Apply the PodDefault¶
Apply the poddefault.yaml file to your namespace:
kubectl apply -f poddefault.yaml -n <my-namespace>
Step-by-Step - As End User¶
Create a Kubeflow Notebook¶
- Log in to the Kubeflow Dashboard.
- Create a new Jupyter notebook server, provide a name for the notebook.
- In the configurations, select the option that allows access to Google BigQuery by selecting the PodDefault you applied.
- Click Launch.
Once the notebook server is running, connect to it and create a new Jupyter notebook.
Install Python Libraries and Run BigQuery Queries¶
In your Jupyter notebook, install the required Python libraries
!pip install google-cloud-bigquery
!pip install db-dtypes
Use the following Python script to connect to BigQuery and run queries.
from google.cloud import bigquery
from google.auth.exceptions import DefaultCredentialsError
from google.api_core.exceptions import GoogleAPIError, NotFound, BadRequest
def connect_to_bigquery():
try:
client = bigquery.Client()
print("Connected to BigQuery successfully.")
return client
except DefaultCredentialsError as e:
print("Could not find or authenticate credentials. Please check the configuration.")
print(f"Error: {e}")
except GoogleAPIError as e:
print("An error occurred while connecting to BigQuery.")
print(f"Error: {e}")
except Exception as e:
print("An unexpected error occurred.")
print(f"Error: {e}")
def run_query(client, query):
try:
query_job = client.query(query)
results = query_job.result()
return results
except NotFound as e:
print("The specified table or dataset was not found.")
print(f"Error: {e}")
except BadRequest as e:
print("There was an issue with the query syntax or logic.")
print(f"Error: {e}")
except GoogleAPIError as e:
print("An API error occurred during the query execution.")
print(f"Error: {e}")
except Exception as e:
print("An unexpected error occurred while running the query.")
print(f"Error: {e}")
Example Code¶
Here is an example showing how you can access BigQuery from a Kubeflow notebook.
client = connect_to_bigquery()
if client:
dataset_id = "mydata_set" # Replace with your dataset ID
table_id = f"{dataset_id}.sampletable" # Replace with your table name
query = f"SELECT * FROM `{table_id}` LIMIT 100"
results = run_query(client, query)
if results:
for row in results:
print(f"{row.get('first_name')}: {row.get('last_name')}")
else:
print("No rows to display.")
Info
Replace mydata_set and sampletable with your dataset ID and table name.
Here is an example of what the output could look like for the user.

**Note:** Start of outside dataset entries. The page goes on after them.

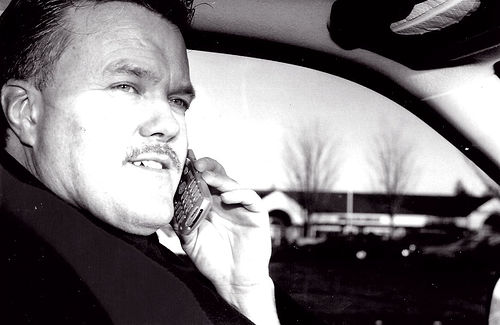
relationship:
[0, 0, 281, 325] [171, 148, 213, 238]
man on cellphone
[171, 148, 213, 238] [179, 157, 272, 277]
cellphone in hand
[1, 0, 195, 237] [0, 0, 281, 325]
head of man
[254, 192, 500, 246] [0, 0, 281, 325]
shopping mall behind man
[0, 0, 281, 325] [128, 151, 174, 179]
man has mouth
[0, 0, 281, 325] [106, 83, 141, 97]
man has eye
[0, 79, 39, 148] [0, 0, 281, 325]
ear on man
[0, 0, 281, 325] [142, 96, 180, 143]
man has nose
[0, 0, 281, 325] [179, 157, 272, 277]
man has hand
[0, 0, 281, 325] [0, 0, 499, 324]
man in car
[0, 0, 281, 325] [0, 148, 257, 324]
man wearing jacket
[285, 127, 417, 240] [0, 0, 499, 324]
trees outside car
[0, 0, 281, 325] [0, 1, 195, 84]
man with hair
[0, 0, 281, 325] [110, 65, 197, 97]
man has eyebrows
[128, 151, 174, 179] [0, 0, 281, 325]
mouth on man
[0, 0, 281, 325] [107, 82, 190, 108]
man has eyes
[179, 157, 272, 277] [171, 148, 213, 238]
hand holding cellphone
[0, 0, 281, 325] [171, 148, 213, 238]
man holding cellphone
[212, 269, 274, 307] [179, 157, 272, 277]
wrist under hand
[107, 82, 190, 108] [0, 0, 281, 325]
eyes on man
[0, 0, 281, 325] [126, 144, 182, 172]
man has moustache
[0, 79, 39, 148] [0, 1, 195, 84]
ear under hair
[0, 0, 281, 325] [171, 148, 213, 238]
man talking on cellphone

Connected to BigQuery successfully.
John: Doe
Jane: Smith
Alice: Johnson
Bob: Brown
Run and Verify the Notebook¶
Execute the code cells in your Jupyter notebook. If everything is configured correctly, you should see the output of the BigQuery query.
Considerations
- Ensure that the BigQuery table exists and has the necessary permissions for the service account.
- If issues arise, verify that the GOOGLE_APPLICATION_CREDENTIALS environment variable points to the correct path and that the secret is properly mounted.